“Some people want to see God with their eyes as they see a cow, and to love Him as they love a cow – for the milk and cheese and profit it brings them. This is how it is with people who love God for the sake of outward wealth or inward comfort. They do not rightly love God, when they love Him for their own advantage. Indeed, I tell you the truth, any objects you have on your mind, however good, will be a barrier between you and the inmost truth.” – Meister Eckhart ”
I wonder if anyone has given any of the prosperity preachers a copy of The Essential Writings of Meister Eckhart. In a moment of idleness I was watching Joel Osteen on TV. He was smiling and telling the people present that they need to ‘believe first and then they will receive.’ His message is ‘prosperity light.’ His message is very feel-good and plays on everyone’s desire for health, wealth, and happiness. In his book “Live Your Best Life Now, Osteen writes, “If you develop an image of victory, success, health, abundance, joy, peace, and happiness, nothing on earth will be able to hold those things from you” (p. 5) This is quite a contrast from the writings of the spiritual giant Eckhart. Prosperity preaching is counter to the radical message of Jesus.
The thinking that feeds this prosperity message is never far from any of us however. Eckhart wrote what he did because at times we treat God as the cow whose profits we are too glad to enjoy. We cannot love God properly if our relationship is governed by our need or desire to profit or get ahead. When our prayer life has turned to a grocery list of needs and demands we must ask ourselves why we are praying. Contrary to what Osteen et al, tell us, God is present to us not to ‘bless us’ with things and shower us with happiness. God is with us in all manner of being and our need for all other things is often the barrier that keeps us from fully knowing we are beloved. Our relationship with the Divine is hindered when we are constantly concerned about whether success might come tomorrow. Whether we might finally be happy, tomorrow. Whether we might have more, tomorrow.

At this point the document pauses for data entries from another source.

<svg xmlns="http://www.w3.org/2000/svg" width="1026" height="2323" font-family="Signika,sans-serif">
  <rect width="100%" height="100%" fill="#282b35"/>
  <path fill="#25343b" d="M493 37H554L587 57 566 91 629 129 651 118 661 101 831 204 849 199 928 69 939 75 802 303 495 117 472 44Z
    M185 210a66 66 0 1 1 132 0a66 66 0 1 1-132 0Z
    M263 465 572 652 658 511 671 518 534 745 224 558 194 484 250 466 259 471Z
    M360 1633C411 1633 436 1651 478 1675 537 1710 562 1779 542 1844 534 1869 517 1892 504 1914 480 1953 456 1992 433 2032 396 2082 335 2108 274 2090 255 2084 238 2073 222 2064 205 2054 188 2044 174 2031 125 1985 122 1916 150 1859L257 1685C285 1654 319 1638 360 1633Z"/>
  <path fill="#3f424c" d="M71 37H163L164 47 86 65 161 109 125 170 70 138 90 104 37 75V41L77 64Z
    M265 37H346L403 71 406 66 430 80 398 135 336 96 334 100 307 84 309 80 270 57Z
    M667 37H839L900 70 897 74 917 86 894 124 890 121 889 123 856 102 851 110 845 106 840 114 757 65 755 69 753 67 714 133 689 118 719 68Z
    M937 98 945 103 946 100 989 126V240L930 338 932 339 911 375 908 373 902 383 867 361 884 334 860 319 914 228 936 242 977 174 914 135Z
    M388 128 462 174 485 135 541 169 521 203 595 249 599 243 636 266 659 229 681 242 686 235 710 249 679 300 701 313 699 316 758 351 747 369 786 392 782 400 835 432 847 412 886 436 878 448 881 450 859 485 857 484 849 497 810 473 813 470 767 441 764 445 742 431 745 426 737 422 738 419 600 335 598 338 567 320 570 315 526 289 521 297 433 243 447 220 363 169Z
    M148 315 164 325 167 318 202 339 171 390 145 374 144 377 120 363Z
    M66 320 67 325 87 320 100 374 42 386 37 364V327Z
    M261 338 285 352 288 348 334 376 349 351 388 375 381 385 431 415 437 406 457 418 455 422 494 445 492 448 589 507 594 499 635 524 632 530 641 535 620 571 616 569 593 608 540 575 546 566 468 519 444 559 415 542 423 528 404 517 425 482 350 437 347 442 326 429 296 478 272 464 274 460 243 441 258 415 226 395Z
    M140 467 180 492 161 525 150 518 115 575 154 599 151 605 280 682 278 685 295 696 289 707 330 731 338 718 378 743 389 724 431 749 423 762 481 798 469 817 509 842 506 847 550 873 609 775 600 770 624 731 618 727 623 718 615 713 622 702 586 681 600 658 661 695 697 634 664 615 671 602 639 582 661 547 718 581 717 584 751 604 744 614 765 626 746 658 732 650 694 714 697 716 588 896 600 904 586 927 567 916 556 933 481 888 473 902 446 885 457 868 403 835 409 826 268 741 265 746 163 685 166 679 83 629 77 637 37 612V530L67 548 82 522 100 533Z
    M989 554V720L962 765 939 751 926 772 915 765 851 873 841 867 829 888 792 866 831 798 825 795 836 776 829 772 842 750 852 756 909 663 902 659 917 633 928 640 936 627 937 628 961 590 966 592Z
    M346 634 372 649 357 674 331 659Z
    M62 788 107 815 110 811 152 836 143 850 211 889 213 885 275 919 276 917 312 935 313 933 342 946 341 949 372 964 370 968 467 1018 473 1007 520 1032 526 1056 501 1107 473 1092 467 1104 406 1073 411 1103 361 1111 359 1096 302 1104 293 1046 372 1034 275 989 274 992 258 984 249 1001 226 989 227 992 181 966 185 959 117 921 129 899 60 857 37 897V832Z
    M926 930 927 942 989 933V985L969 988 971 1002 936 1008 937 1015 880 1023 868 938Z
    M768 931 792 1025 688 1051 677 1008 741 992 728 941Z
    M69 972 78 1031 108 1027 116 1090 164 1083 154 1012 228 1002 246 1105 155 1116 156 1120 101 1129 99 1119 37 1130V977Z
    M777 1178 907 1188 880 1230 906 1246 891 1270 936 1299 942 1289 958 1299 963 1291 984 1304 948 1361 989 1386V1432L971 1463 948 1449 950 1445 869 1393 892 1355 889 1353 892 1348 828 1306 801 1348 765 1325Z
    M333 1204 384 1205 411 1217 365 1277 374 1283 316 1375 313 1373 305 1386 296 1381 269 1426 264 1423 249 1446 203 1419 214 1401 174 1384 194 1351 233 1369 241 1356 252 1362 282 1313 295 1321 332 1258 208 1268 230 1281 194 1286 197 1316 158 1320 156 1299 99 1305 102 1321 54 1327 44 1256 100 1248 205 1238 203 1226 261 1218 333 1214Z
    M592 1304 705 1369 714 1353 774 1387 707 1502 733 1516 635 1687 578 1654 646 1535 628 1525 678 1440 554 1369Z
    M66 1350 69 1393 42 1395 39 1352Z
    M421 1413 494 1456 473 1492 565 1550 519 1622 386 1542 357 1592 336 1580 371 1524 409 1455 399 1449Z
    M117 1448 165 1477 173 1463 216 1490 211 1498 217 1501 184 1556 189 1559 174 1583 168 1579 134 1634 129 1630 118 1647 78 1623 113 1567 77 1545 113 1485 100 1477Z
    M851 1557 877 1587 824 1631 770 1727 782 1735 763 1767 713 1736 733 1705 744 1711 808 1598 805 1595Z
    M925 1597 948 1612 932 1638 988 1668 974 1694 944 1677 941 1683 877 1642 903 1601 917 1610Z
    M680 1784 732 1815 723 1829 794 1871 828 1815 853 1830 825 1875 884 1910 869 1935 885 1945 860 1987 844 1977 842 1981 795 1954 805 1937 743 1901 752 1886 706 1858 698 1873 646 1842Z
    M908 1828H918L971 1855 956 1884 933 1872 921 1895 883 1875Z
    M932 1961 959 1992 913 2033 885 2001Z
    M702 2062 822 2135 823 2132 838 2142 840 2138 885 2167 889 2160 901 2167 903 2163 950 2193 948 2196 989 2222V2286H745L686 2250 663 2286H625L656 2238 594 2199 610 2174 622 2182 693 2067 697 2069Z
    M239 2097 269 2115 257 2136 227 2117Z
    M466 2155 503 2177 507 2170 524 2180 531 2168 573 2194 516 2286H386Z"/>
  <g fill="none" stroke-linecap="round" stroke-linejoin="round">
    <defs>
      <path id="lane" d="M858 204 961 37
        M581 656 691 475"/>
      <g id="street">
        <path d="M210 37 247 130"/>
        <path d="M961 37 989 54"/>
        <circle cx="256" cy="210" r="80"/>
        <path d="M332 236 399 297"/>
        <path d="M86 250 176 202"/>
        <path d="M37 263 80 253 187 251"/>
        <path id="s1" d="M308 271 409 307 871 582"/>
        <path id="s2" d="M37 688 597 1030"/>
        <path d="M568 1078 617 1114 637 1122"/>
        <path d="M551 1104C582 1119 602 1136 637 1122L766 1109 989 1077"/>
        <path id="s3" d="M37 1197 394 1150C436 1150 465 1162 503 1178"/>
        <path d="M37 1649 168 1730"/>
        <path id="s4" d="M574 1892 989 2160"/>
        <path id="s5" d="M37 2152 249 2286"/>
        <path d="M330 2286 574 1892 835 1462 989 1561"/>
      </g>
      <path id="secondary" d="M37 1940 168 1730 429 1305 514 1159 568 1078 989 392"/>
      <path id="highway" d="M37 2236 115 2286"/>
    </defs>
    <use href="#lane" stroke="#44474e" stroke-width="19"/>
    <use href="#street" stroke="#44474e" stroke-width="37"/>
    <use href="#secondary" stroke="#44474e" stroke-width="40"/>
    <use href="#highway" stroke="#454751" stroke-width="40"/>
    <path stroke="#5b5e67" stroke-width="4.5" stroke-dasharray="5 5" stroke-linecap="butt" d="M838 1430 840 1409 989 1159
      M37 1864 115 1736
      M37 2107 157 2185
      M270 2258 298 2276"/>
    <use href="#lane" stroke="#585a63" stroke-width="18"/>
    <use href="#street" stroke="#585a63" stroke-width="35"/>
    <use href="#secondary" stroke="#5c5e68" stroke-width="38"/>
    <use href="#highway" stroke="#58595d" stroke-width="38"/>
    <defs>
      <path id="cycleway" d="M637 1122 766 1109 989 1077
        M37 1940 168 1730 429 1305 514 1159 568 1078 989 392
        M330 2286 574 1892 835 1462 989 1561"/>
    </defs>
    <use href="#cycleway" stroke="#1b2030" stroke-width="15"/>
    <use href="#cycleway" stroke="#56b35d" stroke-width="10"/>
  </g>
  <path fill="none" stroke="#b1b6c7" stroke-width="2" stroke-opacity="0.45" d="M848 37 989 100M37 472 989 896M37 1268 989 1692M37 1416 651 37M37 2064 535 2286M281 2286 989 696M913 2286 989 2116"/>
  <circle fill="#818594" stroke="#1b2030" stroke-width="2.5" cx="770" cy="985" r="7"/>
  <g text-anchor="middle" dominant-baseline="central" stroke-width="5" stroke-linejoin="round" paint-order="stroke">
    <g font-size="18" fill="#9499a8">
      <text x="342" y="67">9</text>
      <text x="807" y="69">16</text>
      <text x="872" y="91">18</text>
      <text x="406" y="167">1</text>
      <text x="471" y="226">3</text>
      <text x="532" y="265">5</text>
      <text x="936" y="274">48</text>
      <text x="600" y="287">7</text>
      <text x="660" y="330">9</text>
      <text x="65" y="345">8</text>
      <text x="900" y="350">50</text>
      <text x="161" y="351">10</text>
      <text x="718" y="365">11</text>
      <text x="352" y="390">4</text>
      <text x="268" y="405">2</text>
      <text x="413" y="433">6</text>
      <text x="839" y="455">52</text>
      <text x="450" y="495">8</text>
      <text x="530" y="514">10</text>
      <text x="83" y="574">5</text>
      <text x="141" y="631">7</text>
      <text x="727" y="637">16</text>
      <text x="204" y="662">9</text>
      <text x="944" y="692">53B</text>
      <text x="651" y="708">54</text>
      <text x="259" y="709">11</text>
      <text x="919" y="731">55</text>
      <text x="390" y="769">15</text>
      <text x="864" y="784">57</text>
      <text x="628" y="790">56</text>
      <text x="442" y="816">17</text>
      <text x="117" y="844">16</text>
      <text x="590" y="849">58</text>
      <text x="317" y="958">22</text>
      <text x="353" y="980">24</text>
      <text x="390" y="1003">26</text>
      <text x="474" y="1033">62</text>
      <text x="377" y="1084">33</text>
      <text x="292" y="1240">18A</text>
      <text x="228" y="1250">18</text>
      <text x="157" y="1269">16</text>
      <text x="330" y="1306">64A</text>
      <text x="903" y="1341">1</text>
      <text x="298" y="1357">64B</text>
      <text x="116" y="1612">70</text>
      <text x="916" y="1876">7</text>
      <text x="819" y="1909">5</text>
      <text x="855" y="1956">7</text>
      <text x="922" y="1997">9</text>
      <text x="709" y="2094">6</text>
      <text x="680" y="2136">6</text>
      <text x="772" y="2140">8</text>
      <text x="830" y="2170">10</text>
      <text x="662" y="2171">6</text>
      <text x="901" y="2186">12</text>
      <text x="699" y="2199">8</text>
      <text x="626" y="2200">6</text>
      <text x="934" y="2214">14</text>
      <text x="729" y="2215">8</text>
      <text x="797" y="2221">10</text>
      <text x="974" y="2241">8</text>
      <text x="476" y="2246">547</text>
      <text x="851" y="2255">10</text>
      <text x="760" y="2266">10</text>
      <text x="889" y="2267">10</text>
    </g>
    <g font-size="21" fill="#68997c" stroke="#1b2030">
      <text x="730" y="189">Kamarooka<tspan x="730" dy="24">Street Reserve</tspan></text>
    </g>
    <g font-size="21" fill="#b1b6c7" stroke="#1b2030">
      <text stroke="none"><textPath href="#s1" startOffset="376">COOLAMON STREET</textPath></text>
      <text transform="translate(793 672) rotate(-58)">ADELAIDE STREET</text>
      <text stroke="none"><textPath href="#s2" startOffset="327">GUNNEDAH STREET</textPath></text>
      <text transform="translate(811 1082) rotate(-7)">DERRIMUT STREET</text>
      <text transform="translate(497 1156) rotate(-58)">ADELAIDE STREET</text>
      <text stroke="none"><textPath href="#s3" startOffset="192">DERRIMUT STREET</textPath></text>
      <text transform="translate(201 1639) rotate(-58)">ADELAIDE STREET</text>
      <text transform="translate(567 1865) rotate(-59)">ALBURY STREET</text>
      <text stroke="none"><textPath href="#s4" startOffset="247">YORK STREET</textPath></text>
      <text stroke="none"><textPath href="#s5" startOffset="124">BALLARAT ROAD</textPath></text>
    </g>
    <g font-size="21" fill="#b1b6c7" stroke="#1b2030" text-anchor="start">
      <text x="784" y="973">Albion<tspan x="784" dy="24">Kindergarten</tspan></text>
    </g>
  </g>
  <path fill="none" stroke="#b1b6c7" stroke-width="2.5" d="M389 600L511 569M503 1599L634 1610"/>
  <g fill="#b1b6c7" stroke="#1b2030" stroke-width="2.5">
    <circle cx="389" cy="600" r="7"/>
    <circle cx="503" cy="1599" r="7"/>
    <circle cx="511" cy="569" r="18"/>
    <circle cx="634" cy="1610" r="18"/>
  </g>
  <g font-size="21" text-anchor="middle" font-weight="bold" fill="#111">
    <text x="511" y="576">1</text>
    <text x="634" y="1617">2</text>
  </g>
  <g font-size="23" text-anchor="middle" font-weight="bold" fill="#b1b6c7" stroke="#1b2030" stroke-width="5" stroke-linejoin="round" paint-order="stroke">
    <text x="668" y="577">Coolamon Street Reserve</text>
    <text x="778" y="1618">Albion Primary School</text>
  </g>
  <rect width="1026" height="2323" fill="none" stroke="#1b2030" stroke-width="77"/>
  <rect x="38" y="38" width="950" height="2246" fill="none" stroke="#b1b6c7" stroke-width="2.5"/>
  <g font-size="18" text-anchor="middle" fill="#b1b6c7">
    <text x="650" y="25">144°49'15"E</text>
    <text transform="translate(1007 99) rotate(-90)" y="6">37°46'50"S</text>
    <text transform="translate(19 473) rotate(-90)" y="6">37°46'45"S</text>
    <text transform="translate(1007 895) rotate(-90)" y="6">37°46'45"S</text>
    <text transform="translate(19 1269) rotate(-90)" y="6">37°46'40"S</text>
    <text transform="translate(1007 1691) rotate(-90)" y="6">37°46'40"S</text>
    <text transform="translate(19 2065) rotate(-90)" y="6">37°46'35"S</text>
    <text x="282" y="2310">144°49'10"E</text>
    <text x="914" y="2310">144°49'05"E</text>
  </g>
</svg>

In Run with the Horses: The Quest for Life at Its Best Eugene Peterson puts it this way;
The only opportunity you will ever have to live by faith is in the circumstances you are provided this very day: this house you live in, this family you find yourself in, this job you have been given, the weather conditions that prevail at the …moment.” (p150)
So rather than visualizing and longing for what I do not have today, I will pray for the courage to hear and heed the words of Eckhart and Peterson. I will pray that I can remove those barriers from my relationship with God. This is not always easy for us today as the consumer culture that we live in has taught us that we can have anything we want. It’s that culture in fact that makes prosperity preachers so popular. Eckhart and Peterson are following on the heels of Jesus who said,
“Therefore, stop worrying about tomorrow, because tomorrow will worry about itself. Each day has enough trouble of its own.” Matthew 6:34
So next time I’m idle — I’ll find something else on TV. There are too many corporate sales pitches to buy happiness out there — Osteen is another piece of the consumer culture. Sadly — he does his bidding in the name of Jesus.
AMEN to these wise words Kevin…..thank you for being such a great messanger 🙂 I often say at times we treat God like a vending machine…..we put their prayers in at the slot at the top and expect the immediate reply to drop down at the bottom.
Presenting another side. I make no pretense at being a theological heavy weight.
(I think it is counter productive for Christians to criticize other Christians.)
It was once mentioned to me that Joel Osteen’s books are really just self-help books but setting aside that statement, I did find in his book, “Your Best Life Now”, Chapter 7, ‘Who Do You Think You Are?’, (focusing on developing a healthy self-image), a section on Gideon, the man God wanted to save Israel from the Midianites who had overrun their land. Gideon did not think he had the right stuff for the task, but God called him, ‘a mighty man of valour, a mighty man of of fearless courage. Gideon had difficulty believing that God saw him in that light. The author goes on to mention that God also sees us as champions, even though, like Gideon, we might have difficulty seeing this, but that doesn’t change God’s image of us. We need to trust and have faith.
My point in all this is that we can all cherry pick and find things in many books by various authors that give us the opportunity for a put down. Some do this with the Bible to justify their actions. Sometimes the success of people like Joel Osteen is related to the fact that there are many out there who are not ready for the deeper theological meanings and discipline associated with mainline Christianity. I don’t think we should scoff at that.
I have considered Joel Osteen a good motivational speaker. He should not mix religion into his message at all. We certainly need joy and gratitude in our lives. For those of us (moi) who may have been subjected to pietistic Christianity, it is good to consider that God loves a cheerful giver,that we need not wallow in despair and that it is okay to have a sense of humour and to laugh and still go to church services. Margo has made an interesting point about our not looking down on those less ready for deeper theological meanings and discipline associated with mainline Christianity. I’m not a theological heavy weight either.